For several years now, the internet firm Alibaba-Taobao has been one of the most prominent Chinese companies on the planet—thanks both to its success and to its brash, charismatic founder and chairman, "Jack O' (Yun) Ma, who started the online commerce company in 1999. Its business-to-business platform, Alibaba.com, went public on Hong Kong's stock exchange in 2007 and raised $1.7 billion—at the time the second biggest internet IPO ever, behind only Google (GOOG). Its online consumer sales company, Taobao, went mano-a-mano with eBay (EBAY) and effectively ran the global giant out of China a few years ago.
Yesterday for the first time, Alibaba hit a big public bump in the road: It reported that 2,326 high volume sellers who pay a fee to the company to pedal their wares on the site – "gold suppliers," as they're called—defrauded customers over the course of two years, with the assistance of nearly 100 Alibaba.com employees. Ma said the sellers were organized "fraudsters." As a result of the scandal, Alibaba.com CEO David Wei, and his deputy, COO Elvis Lee, both resigned yesterday. Neither, the company stressed, are implicated in the fraud; both were falling on their swords to accept responsibility. (Japanese style corporate accountability comes to China.)
Wei, 40, had joined Alibaba in 2006 and oversaw the successful IPO. He also helped Ma execute the vision of Alibaba.com as a destination for customers outside of China to buy from small and medium-sized companies operating inside the country. Ma, to be sure, has become as publicly associated with his company as Steve Jobs or Bill Gates have with theirs. (His company's annual "Alifest" is practically a revival meeting for Alibaba-Taobao users, and the waif-like Ma is their inspirational leader.) But Wei was his polished deputy, and he unfailingly projected an image of calm competence.
The scale of the fraud amounted to about $1,200 per incident, totaling around $2.8 million, and thus is "immaterial", as John Spelich, vice president for international corporate affairs says, from an earnings standpoint. That is probably the only bright spot in this scandal for Yahoo (YHOO), whose Chinese operations are run by Alibaba's parent company, of which it owns 39%. The Alibaba group's stock price in Hong Kong today fell more than 8%. Of course, what makes the scandal a huge deal for Alibaba—and why the company has gone to extraordinary lengths to snuff it out—is the apparent involvement of insiders on the sales staff in perpetrating the fraud. Either willfully or out of negligence, the Alibaba sales people "helped organized Chinese criminal rings establish Alibaba.com 'Gold Supplier' storefronts so they could pose as legitimate businesses in order to defraud buyers," according to an account of the scandal the company published on a website it runs.
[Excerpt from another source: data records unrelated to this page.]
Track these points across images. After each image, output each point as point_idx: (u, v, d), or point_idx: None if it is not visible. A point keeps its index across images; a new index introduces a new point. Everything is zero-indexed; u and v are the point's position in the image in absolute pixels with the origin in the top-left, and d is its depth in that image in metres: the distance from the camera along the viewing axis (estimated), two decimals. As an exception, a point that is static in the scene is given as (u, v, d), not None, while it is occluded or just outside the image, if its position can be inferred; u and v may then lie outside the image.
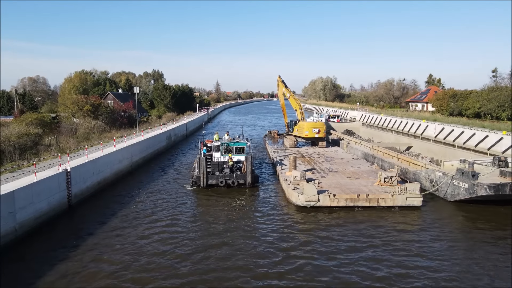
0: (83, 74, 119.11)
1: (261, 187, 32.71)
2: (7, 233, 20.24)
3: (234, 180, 31.54)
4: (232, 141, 33.51)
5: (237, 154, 32.43)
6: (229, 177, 31.62)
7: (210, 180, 31.54)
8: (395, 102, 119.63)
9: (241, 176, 31.77)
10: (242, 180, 31.74)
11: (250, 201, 28.70)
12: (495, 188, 24.46)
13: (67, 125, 52.00)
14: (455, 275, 17.08)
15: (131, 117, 65.64)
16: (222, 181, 31.40)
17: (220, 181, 31.39)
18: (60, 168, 26.47)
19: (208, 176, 31.49)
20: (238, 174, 31.79)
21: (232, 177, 31.60)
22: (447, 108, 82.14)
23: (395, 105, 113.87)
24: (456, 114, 76.39)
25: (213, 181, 31.51)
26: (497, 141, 42.97)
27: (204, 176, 31.26)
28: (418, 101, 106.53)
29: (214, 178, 31.57)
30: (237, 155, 32.42)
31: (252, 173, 32.16)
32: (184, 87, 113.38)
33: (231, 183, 31.54)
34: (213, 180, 31.52)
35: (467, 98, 79.38)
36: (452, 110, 79.89)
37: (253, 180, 32.28)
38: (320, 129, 51.29)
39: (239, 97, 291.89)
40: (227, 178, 31.57)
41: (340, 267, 17.82)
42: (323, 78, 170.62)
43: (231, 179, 31.56)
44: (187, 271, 17.38)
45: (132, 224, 23.59)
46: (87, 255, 19.15)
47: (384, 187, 29.01)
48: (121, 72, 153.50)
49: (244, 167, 32.00)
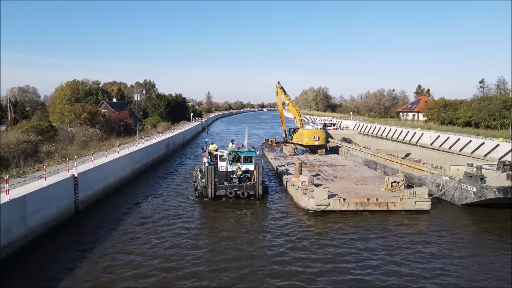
0: (75, 84, 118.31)
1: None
2: (19, 238, 19.73)
3: (244, 191, 29.49)
4: (240, 149, 31.56)
5: (246, 164, 30.52)
6: (238, 188, 29.57)
7: (218, 191, 29.39)
8: (386, 112, 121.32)
9: (251, 186, 29.79)
10: (252, 191, 29.77)
11: (259, 208, 28.13)
12: (504, 191, 24.87)
13: (65, 133, 51.28)
14: (472, 277, 17.21)
15: (127, 125, 65.13)
16: (231, 192, 29.29)
17: (229, 192, 29.27)
18: (68, 173, 26.03)
19: (216, 186, 29.47)
20: (247, 184, 29.82)
21: (242, 188, 29.52)
22: (438, 118, 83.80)
23: (386, 115, 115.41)
24: (448, 123, 77.83)
25: (222, 192, 29.41)
26: (493, 148, 43.85)
27: (212, 187, 29.24)
28: (409, 111, 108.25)
29: (223, 189, 29.42)
30: (246, 164, 30.51)
31: (262, 184, 30.29)
32: (177, 96, 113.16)
33: (240, 194, 29.50)
34: (221, 191, 29.40)
35: (457, 108, 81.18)
36: (443, 119, 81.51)
37: (263, 191, 30.46)
38: (319, 137, 51.64)
39: (230, 107, 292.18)
40: (236, 189, 29.50)
41: (362, 270, 17.82)
42: (314, 89, 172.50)
43: (240, 190, 29.49)
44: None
45: (140, 235, 22.28)
46: (99, 264, 18.24)
47: (392, 191, 29.25)
48: (112, 82, 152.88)
49: (254, 177, 30.05)
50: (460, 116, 77.57)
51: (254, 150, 31.85)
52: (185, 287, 16.16)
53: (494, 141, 44.90)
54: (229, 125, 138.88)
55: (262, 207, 28.49)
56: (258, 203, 29.26)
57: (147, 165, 43.84)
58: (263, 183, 30.73)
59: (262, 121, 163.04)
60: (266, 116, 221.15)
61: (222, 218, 25.73)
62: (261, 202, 29.50)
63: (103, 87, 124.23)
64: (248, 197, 29.64)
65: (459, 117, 77.64)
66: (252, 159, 30.76)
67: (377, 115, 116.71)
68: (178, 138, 65.58)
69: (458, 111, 79.19)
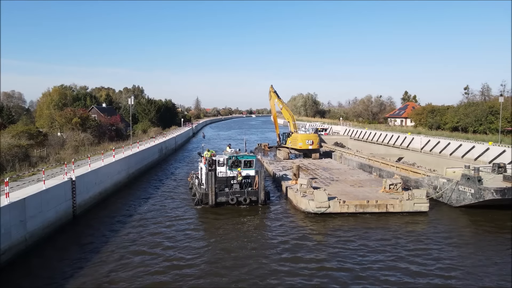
0: (62, 89, 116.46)
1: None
2: (19, 243, 19.26)
3: (246, 197, 28.40)
4: (239, 154, 30.51)
5: (246, 169, 29.57)
6: (240, 194, 28.51)
7: (219, 198, 28.27)
8: (374, 118, 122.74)
9: (253, 192, 28.77)
10: (254, 197, 28.69)
11: (259, 212, 27.86)
12: (502, 192, 25.37)
13: (55, 137, 50.40)
14: (473, 277, 17.47)
15: (118, 130, 64.40)
16: (232, 198, 28.20)
17: (230, 198, 28.18)
18: (65, 176, 25.56)
19: (217, 193, 28.36)
20: (249, 190, 28.79)
21: (244, 194, 28.48)
22: (426, 123, 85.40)
23: (374, 121, 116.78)
24: (435, 128, 79.27)
25: (223, 198, 28.29)
26: (484, 151, 44.82)
27: (213, 193, 28.16)
28: (397, 117, 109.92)
29: (224, 195, 28.33)
30: (246, 169, 29.56)
31: (264, 189, 29.23)
32: (167, 102, 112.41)
33: (242, 200, 28.40)
34: (222, 198, 28.30)
35: (444, 113, 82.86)
36: (431, 125, 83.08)
37: (266, 197, 29.41)
38: (313, 141, 51.88)
39: (218, 113, 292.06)
40: (238, 195, 28.42)
41: (365, 272, 17.91)
42: (303, 95, 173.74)
43: (242, 196, 28.39)
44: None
45: (139, 241, 21.57)
46: (99, 271, 17.59)
47: (390, 193, 29.54)
48: (100, 87, 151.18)
49: (256, 183, 29.03)
50: (448, 121, 79.21)
51: (254, 155, 31.33)
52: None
53: (484, 145, 45.86)
54: (219, 130, 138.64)
55: (261, 211, 28.10)
56: (260, 209, 28.43)
57: (141, 169, 43.38)
58: (265, 188, 29.68)
59: (252, 126, 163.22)
60: (254, 122, 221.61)
61: (222, 222, 25.37)
62: (263, 207, 28.68)
63: (91, 93, 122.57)
64: (250, 203, 28.66)
65: (447, 122, 79.26)
66: (252, 163, 30.02)
67: (365, 120, 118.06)
68: (171, 143, 65.15)
69: (446, 117, 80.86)
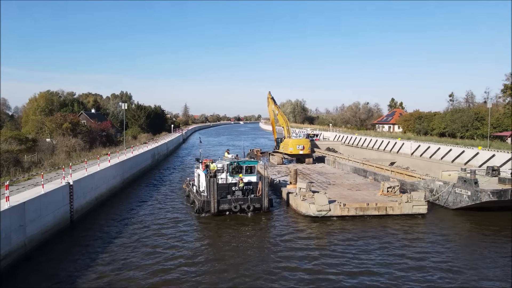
0: (49, 95, 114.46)
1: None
2: (18, 248, 18.74)
3: (249, 204, 27.21)
4: (240, 159, 29.66)
5: (247, 175, 28.58)
6: (243, 201, 27.32)
7: (222, 205, 27.04)
8: (362, 124, 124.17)
9: (257, 199, 27.60)
10: (258, 204, 27.56)
11: (261, 217, 27.11)
12: (498, 194, 25.89)
13: (45, 143, 49.45)
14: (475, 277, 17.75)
15: (109, 136, 63.58)
16: (236, 206, 26.98)
17: (233, 206, 26.96)
18: (63, 180, 25.05)
19: (219, 200, 27.12)
20: (253, 197, 27.65)
21: (247, 201, 27.27)
22: (413, 129, 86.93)
23: (362, 127, 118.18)
24: (423, 134, 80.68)
25: (225, 206, 27.07)
26: (473, 156, 45.72)
27: (215, 200, 26.96)
28: (385, 123, 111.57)
29: (226, 202, 27.12)
30: (247, 175, 28.56)
31: (268, 196, 28.05)
32: (157, 108, 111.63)
33: (246, 208, 27.22)
34: (225, 205, 27.08)
35: (432, 119, 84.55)
36: (419, 130, 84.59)
37: (269, 203, 28.27)
38: (304, 146, 52.10)
39: (206, 120, 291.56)
40: (241, 202, 27.23)
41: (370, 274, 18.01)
42: (292, 102, 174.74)
43: (245, 204, 27.21)
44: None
45: (140, 249, 20.76)
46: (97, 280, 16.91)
47: (388, 196, 29.84)
48: (87, 93, 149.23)
49: (260, 189, 27.93)
50: (435, 127, 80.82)
51: (256, 160, 30.48)
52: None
53: (474, 149, 46.80)
54: (208, 136, 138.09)
55: (266, 217, 27.19)
56: (264, 217, 27.19)
57: (135, 174, 42.88)
58: (269, 195, 28.58)
59: (241, 133, 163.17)
60: (243, 128, 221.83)
61: (224, 231, 24.53)
62: (266, 215, 27.58)
63: (78, 98, 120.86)
64: (253, 211, 27.60)
65: (434, 128, 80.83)
66: (254, 169, 29.11)
67: (353, 127, 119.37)
68: (163, 149, 64.65)
69: (433, 123, 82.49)
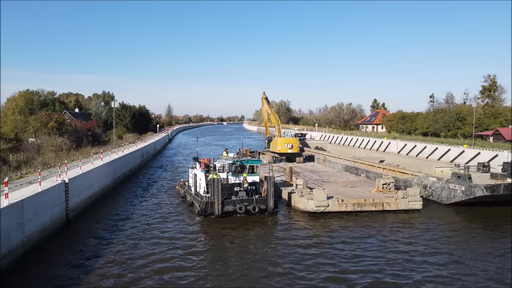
0: (29, 94, 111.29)
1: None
2: (17, 247, 18.16)
3: (254, 205, 25.98)
4: (243, 158, 28.54)
5: (250, 175, 27.48)
6: (247, 202, 26.10)
7: (226, 207, 25.78)
8: (345, 125, 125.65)
9: (262, 200, 26.45)
10: (263, 205, 26.38)
11: (261, 216, 26.33)
12: (491, 189, 26.65)
13: (30, 143, 48.06)
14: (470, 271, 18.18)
15: (95, 135, 62.30)
16: (241, 207, 25.66)
17: (239, 207, 25.66)
18: (59, 178, 24.38)
19: (224, 202, 25.85)
20: (258, 198, 26.50)
21: (252, 202, 26.05)
22: (397, 129, 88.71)
23: (345, 128, 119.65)
24: (406, 134, 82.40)
25: (230, 207, 25.79)
26: (459, 154, 46.97)
27: (220, 202, 25.69)
28: (368, 123, 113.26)
29: (231, 204, 25.86)
30: (250, 175, 27.45)
31: (273, 197, 26.79)
32: (141, 108, 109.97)
33: (251, 209, 25.96)
34: (229, 207, 25.80)
35: (415, 120, 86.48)
36: (402, 130, 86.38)
37: (274, 204, 26.97)
38: (293, 145, 52.27)
39: (189, 121, 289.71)
40: (246, 203, 25.97)
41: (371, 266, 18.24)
42: (276, 102, 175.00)
43: (250, 205, 25.97)
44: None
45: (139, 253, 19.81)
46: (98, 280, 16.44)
47: (383, 193, 30.29)
48: (68, 93, 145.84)
49: (265, 190, 26.84)
50: (418, 127, 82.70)
51: (259, 159, 29.90)
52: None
53: (460, 148, 48.08)
54: (192, 137, 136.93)
55: (272, 219, 26.10)
56: (270, 219, 25.97)
57: (126, 174, 42.16)
58: (274, 196, 27.18)
59: (226, 133, 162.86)
60: (227, 129, 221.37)
61: (228, 231, 24.07)
62: (272, 216, 26.39)
63: (59, 98, 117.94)
64: (259, 212, 26.29)
65: (417, 128, 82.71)
66: (256, 169, 28.07)
67: (337, 127, 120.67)
68: (151, 149, 63.83)
69: (416, 123, 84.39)
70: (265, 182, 27.00)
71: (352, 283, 16.16)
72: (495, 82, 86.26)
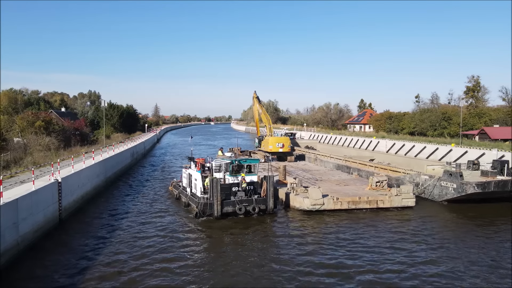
0: (12, 93, 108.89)
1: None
2: (12, 247, 17.76)
3: (254, 206, 25.42)
4: (240, 158, 28.23)
5: (248, 174, 27.04)
6: (247, 202, 25.51)
7: (225, 208, 25.09)
8: (333, 125, 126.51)
9: (261, 200, 25.90)
10: (263, 205, 25.85)
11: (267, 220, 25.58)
12: (482, 186, 27.21)
13: (16, 142, 47.00)
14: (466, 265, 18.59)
15: (83, 135, 61.34)
16: (241, 208, 25.06)
17: (238, 208, 25.04)
18: (52, 178, 23.92)
19: (223, 203, 25.16)
20: (257, 198, 25.93)
21: (252, 203, 25.46)
22: (384, 128, 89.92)
23: (333, 128, 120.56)
24: (394, 133, 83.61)
25: (229, 208, 25.13)
26: (447, 153, 47.85)
27: (219, 203, 25.07)
28: (356, 123, 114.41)
29: (230, 204, 25.20)
30: (249, 175, 27.01)
31: (273, 197, 26.38)
32: (129, 107, 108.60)
33: (251, 210, 25.39)
34: (229, 208, 25.12)
35: (401, 119, 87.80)
36: (389, 130, 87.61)
37: (274, 204, 26.54)
38: (284, 144, 52.42)
39: (177, 120, 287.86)
40: (245, 204, 25.36)
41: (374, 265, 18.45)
42: (265, 102, 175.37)
43: (250, 205, 25.40)
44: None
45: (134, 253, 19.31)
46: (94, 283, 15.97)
47: (376, 190, 30.62)
48: (53, 92, 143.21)
49: (264, 190, 26.27)
50: (405, 126, 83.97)
51: (257, 159, 29.89)
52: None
53: (447, 146, 48.99)
54: (181, 137, 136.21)
55: (271, 219, 25.72)
56: (269, 219, 25.44)
57: (117, 173, 41.69)
58: (274, 195, 26.73)
59: (214, 133, 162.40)
60: (215, 129, 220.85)
61: (221, 225, 24.52)
62: (271, 217, 25.90)
63: (44, 97, 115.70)
64: (259, 213, 25.79)
65: (404, 128, 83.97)
66: (254, 168, 27.56)
67: (325, 127, 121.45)
68: (140, 148, 63.25)
69: (403, 122, 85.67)
70: (264, 182, 26.41)
71: (349, 280, 16.26)
72: (478, 83, 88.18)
In an e mail to employees, Ma went further. He said the company's internal investigation team members "knowingly allowed fraudsters to become [Gold Suppliers] so that they could 'make their numbers' and receive commission income.'' (It is unclear as of yet if any of the insiders received payments from any of the fraudsters.)
Garden variety fraud on e-commerce sites is not uncommon, of course. Yesterday, on a web site called Alibaba168.com, where buyers and sellers exchange information about their experiences on the site, there was an account of an Alibaba customer in Xinjiang, in far western China, who paid 12,000 renminbi (about $1,846) to buy a bunch of walnuts from a supplier, which he then hoped to turn around and resell at a profit. The buyer did not execute his transaction via Alipay, Alibaba's Paypal equivalent, instead forwarding the money direct to the seller. He was ripped off.
Alibaba says the scope of the fraudulent activity in the cases that led to Wei's resignation, which in many cases involved the "sale" of low priced consumer electronics products, "appeared to be within the risk range for e-commerce sites in general." The problem for the company is that all of the customers defrauded were outside of China, and, as Spelich says, the company's "raison d'être," its founding mission, was to link Chinese sellers with buyers abroad (Alibaba is now trying aggressively to lure sellers in India and elsewhere to use the site.)
Several years ago, the first time I ever interviewed Ma, he spoke in his usual passionate tone on the one issue he saw as key to whether e-commerce would take off in China in general, and at Alibaba-Taobao in particular: "Trust," he said. Meaning, customers had to trust in the quality of goods they were going to be able to buy online, but more importantly, they had to be confident they were not going to be fleeced by faceless sellers using the Internet to perpetrate their fraud. And all this in a country where, shall we say, business ethics are still something of a work in progress.
It turns out that fleecing is precisely what was happening for two years—with the aid of a handful of Ma's own employees. (Again, Alibaba employs 5000 sales people, and around 100 were involved in the fraud, the company says.) Which explains why the company has reacted so strongly, and so publicly, to an episode that, by the numbers, seems to be but a minor scandal. As Wei's stunning resignation yesterday demonstrates, it's not. As Jack Ma understood from the beginning, if the customers can't trust Alibaba, then Alibaba isn't going have many customers.